Description of the task:
Each entry below must be written out exactly, with pictures left out.

* * * * * * *

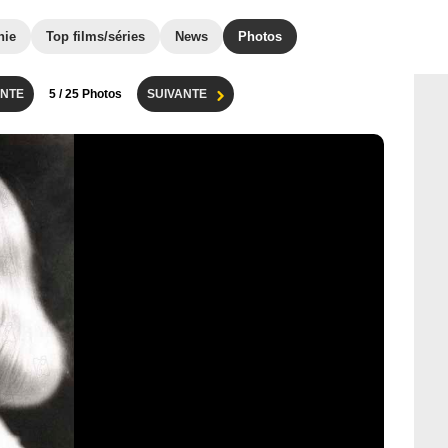
hie
Top films/séries
News
Photos
NTE
5
/ 25 Photos
SUIVANTE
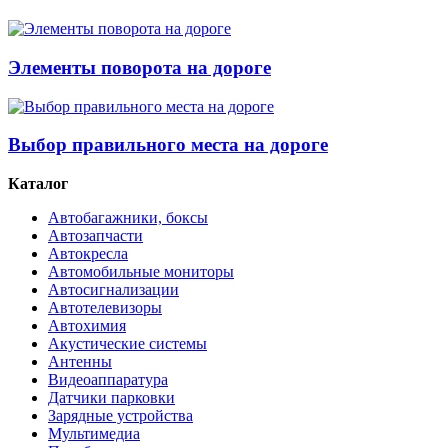
Элементы поворота на дороге
Выбор правильного места на дороге
Каталог
Автобагажники, боксы
Автозапчасти
Автокресла
Автомобильные мониторы
Автосигнализации
Автотелевизоры
Автохимия
Акустические системы
Антенны
Видеоаппаратура
Датчики парковки
Зарядные устройства
Мультимедиа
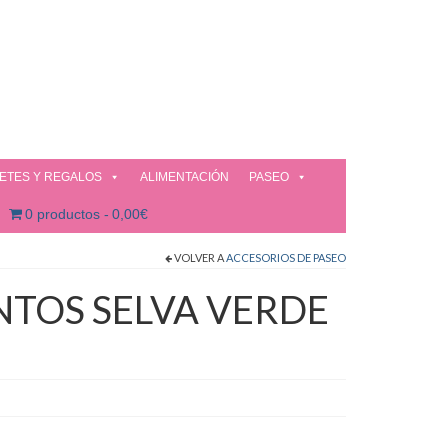
ETES Y REGALOS
ALIMENTACIÓN
PASEO
0 productos
0,00€
VOLVER A
ACCESORIOS DE PASEO
OS SELVA VERDE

* * * * * * *

Response to the exercise:
hie
Top films/séries
News
Photos
NTE
5
/ 25 Photos
SUIVANTE
Элементы поворота на дороге
Выбор правильного места на дороге
Каталог
Автобагажники, боксы
Автозапчасти
Автокресла
Автомобильные мониторы
Автосигнализации
Автотелевизоры
Автохимия
Акустические системы
Антенны
Видеоаппаратура
Датчики парковки
Зарядные устройства
Мультимедиа
ETES Y REGALOS
ALIMENTACIÓN
PASEO
0 productos
0,00€
VOLVER A
ACCESORIOS DE PASEO
OS SELVA VERDE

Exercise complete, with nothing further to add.